18 May 2015
For those of us who live among forests and fields, the western sagebrush country seems empty and lifeless … but it isn’t.
Stretching across 11 western states, it’s a high cold desert that’s home to pronghorn deer, golden eagles, hawks, prairie dogs, and a beautiful, fascinating bird — the greater sage-grouse — that lives nowhere else on earth.
Most of the year greater sage-grouse are hard to find but in the spring they gather in leks (courtship grounds) where the males strut and call to attract the females. The ladies are so picky that nearly all of them mate with only one or two of the males, then nest hidden in the sagebrush and raise their precocial chicks in the harsh environment.

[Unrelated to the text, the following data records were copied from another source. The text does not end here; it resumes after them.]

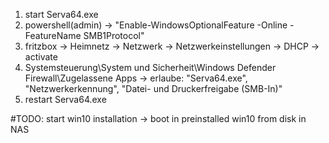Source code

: 1. start Serva64.exe
2. powershell(admin) -> "Enable-WindowsOptionalFeature -Online -FeatureName SMB1Protocol"
3. fritzbox -> Heimnetz -> Netzwerk -> Netzwerkeinstellungen -> DHCP -> activate
4. Systemsteuerung\System und Sicherheit\Windows Defender Firewall\Zugelassene Apps
    -> erlaube: "Serva64.exe", "Netzwerkerkennung", "Datei- und Druckerfreigabe (SMB-In)"
5. restart Serva64.exe

#TODO: start win10 installation -> boot in preinstalled win10 from disk in NAS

But humans are changing the sagebrush sea. The greater sage-grouse population has declined 90% since European settlement and soon may be on the brink of extinction. Will the greater sage-grouse be snuffed out?
Watch PBS NATURE‘s season finale, The Sagebrush Sea, on Wednesday May 20 at 8:00pm EDT. In Pittsburgh it’s on WQED.
p.s. The show was filmed and produced by the Cornell Lab of Ornithology. Click here for their program website or here for the Facebook page.
(The Sagebrush Sea trailer from PBS NATURE)
“Empty and lifeless” unless you manage to hit those brief but glorious times in Spring and Fall when the wildflowers bloom, which to a flower child like me looks like heaven.